Revalidatieproces na transplantatie
Bemelmans legde kort het proces na transplantatie uit. ‘Een patiënt ligt zo’n 10 dagen in het ziekenhuis, daarna gaat de patiënt voor ongeveer 2 weken naar een revalidatiecentrum, waarschijnlijk het Zorghotel, en vervolgens wordt bekeken hoe de ontvanger gezond kan gaan leven. Daarnaast ook frequent nog de poli in het St. Vincentius bezoeken, 2 keer per week, controle, medicijnen krijgen. Uiteindelijk eens in de 3 maanden gecontroleerd worden. De levensverwachting na transplantatie ligt tussen gezonde bevolking en patiënten die dialyseren. Een niertransplantatie is beter dan dialyseren. Als je 30 jaar jong bent, dan heb je een dialyseverwachting van 15 jaar, als je een nier krijgt dan komt er 20 jaar bij.’
Verzekering
Oemrawsingh zei dat in Nederland iemand na 10 dagen gewoon naar huis gaat, omdat er voldoende zorgsystemen zijn en die zijn er niet in Suriname. ‘Zelf gaan wij medicijnen halen en uitreiken aan patiënten en ook controleren dat ze het innemen. De patiënt hoeft niet naar de apotheek. De kosten worden geregeld met de zorgverzekeraars. We zijn in gesprek met de SZF (Stichting Staatsziekenfonds) en met de minister van Financiën, Armand Achaibersing. Hij ondersteunt ons project volledig, ook Survam (Surinaamse Vereniging van Assurantiemaatschappijen), met wie we ook praten. Met een niertransplantatie wordt veel bespaard op nierdialyse.’

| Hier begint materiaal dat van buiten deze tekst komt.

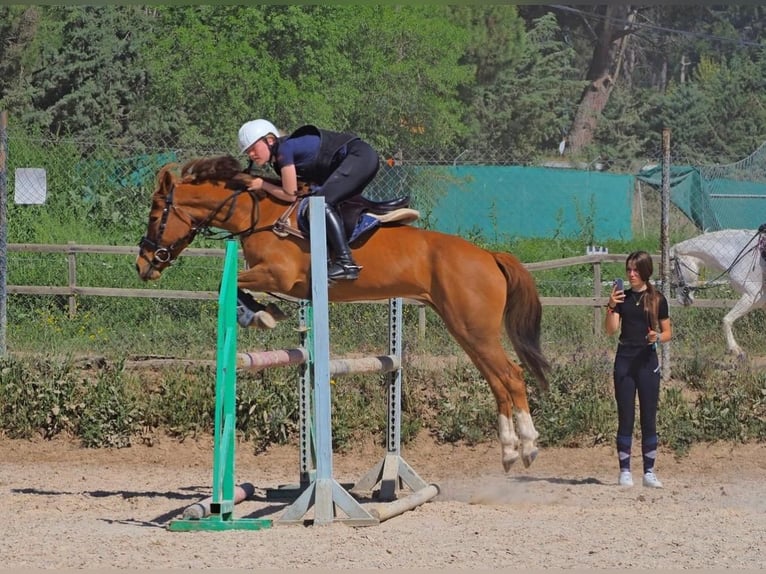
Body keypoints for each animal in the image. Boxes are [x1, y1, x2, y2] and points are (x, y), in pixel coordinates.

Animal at [135, 155, 548, 470]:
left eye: (155, 215)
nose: (142, 265)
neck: (257, 213)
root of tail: (489, 256)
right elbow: (239, 287)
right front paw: (262, 313)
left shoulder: (279, 274)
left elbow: (231, 282)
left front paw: (259, 314)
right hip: (465, 330)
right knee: (497, 381)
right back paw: (509, 451)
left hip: (474, 329)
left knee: (511, 376)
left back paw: (527, 446)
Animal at [672, 230, 766, 360]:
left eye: (673, 270)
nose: (681, 300)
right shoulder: (760, 301)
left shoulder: (752, 297)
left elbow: (726, 320)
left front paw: (735, 349)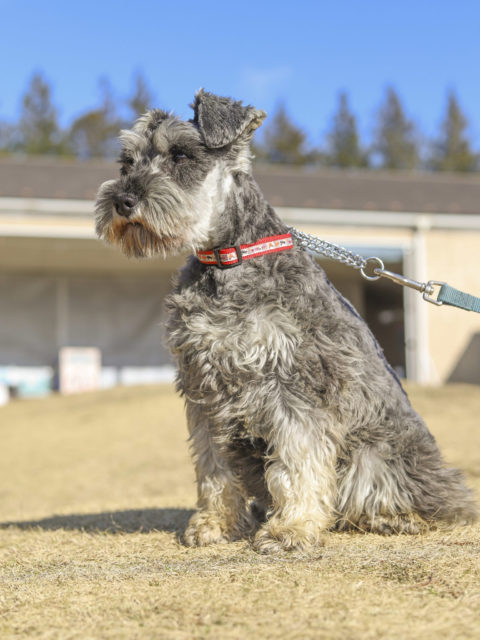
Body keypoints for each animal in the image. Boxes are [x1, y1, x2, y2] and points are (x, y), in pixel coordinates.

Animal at [94, 90, 476, 556]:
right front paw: (216, 523)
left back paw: (393, 517)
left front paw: (290, 529)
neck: (227, 260)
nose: (122, 201)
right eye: (126, 162)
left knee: (412, 497)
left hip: (375, 453)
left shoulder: (293, 383)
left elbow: (297, 461)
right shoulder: (204, 389)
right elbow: (212, 465)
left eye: (181, 155)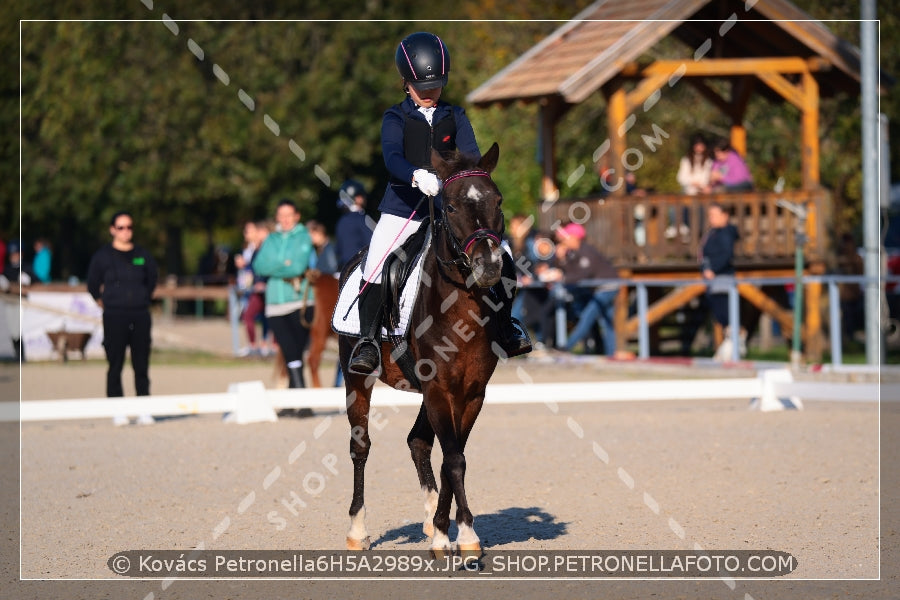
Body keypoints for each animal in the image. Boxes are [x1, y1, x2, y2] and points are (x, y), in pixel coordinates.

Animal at [338, 143, 510, 556]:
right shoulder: (439, 389)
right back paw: (357, 530)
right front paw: (464, 536)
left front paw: (448, 531)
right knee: (360, 446)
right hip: (356, 377)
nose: (488, 266)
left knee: (418, 442)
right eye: (450, 206)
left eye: (497, 200)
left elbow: (452, 456)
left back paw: (432, 522)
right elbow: (454, 458)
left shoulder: (470, 392)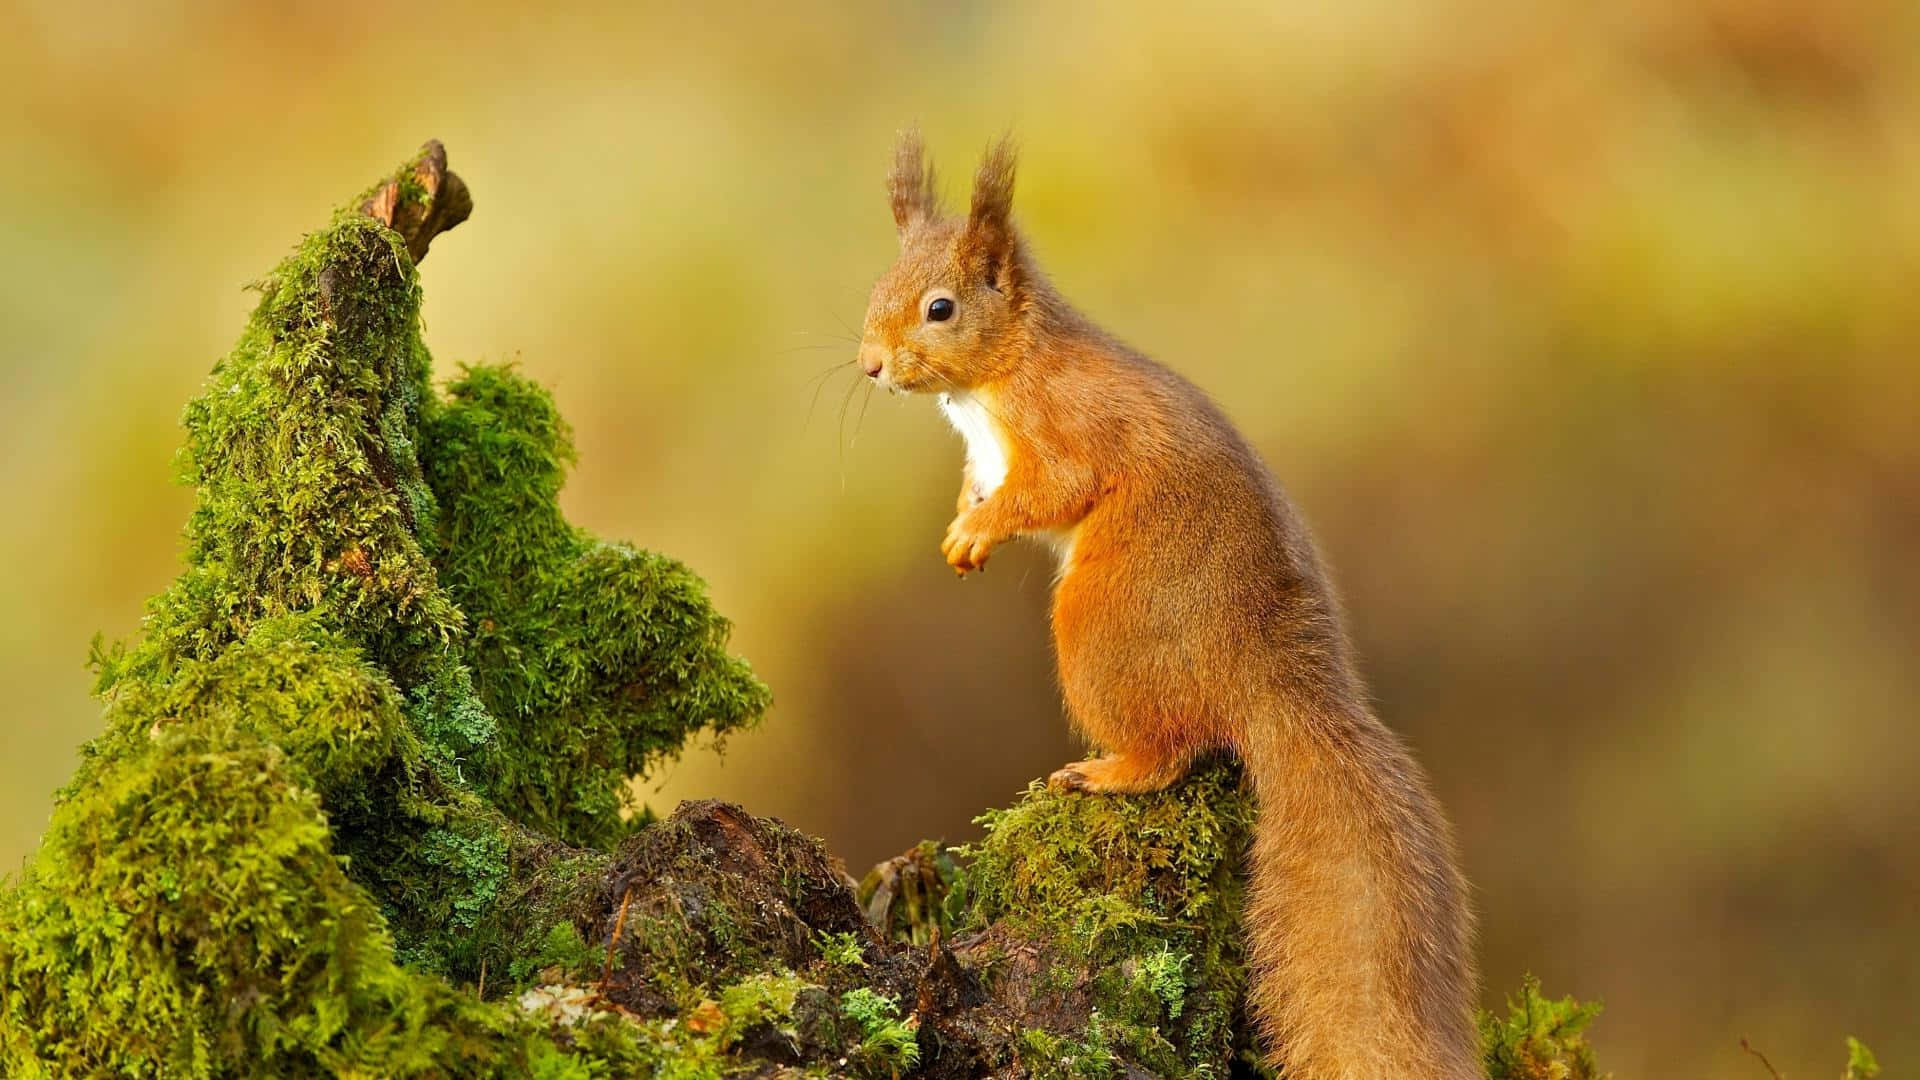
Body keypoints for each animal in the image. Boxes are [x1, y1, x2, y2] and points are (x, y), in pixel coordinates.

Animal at [856, 131, 1479, 1079]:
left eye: (940, 308)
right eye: (876, 289)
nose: (871, 365)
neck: (1000, 375)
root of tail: (1269, 683)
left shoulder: (1065, 429)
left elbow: (1051, 490)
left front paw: (982, 528)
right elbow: (978, 486)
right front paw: (963, 525)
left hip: (1101, 625)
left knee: (1173, 749)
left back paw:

Idu: ‘Nierdialyse is een chronische behandeling, met een levensverwachting tussen de 12 en 15 jaar. Gemiddeld zo’n 3 keer per week dialyseren, kost zo’n SRD 1.000 per keer. Dat is SRD 150.000 per jaar; in 15 jaar is dat SRD 2.2 miljoen. De kosten van een transplantatie zijn veel lager, er is geen dialyse meer, dus je bespaart. Het project moet zichzelf gaan betalen.’
Tot slot laten de 3 medici weten dat de nazorg is gegarandeerd, met medewerking van het Amsterdam UMC. ‘We zijn vrijwel permanent in Suriname. Ook is er een samenwerking met lokale artsen om nazorg te kunnen leveren. Op termijn kunnen we dan zo weinig mogelijk vanuit Nederland komen.’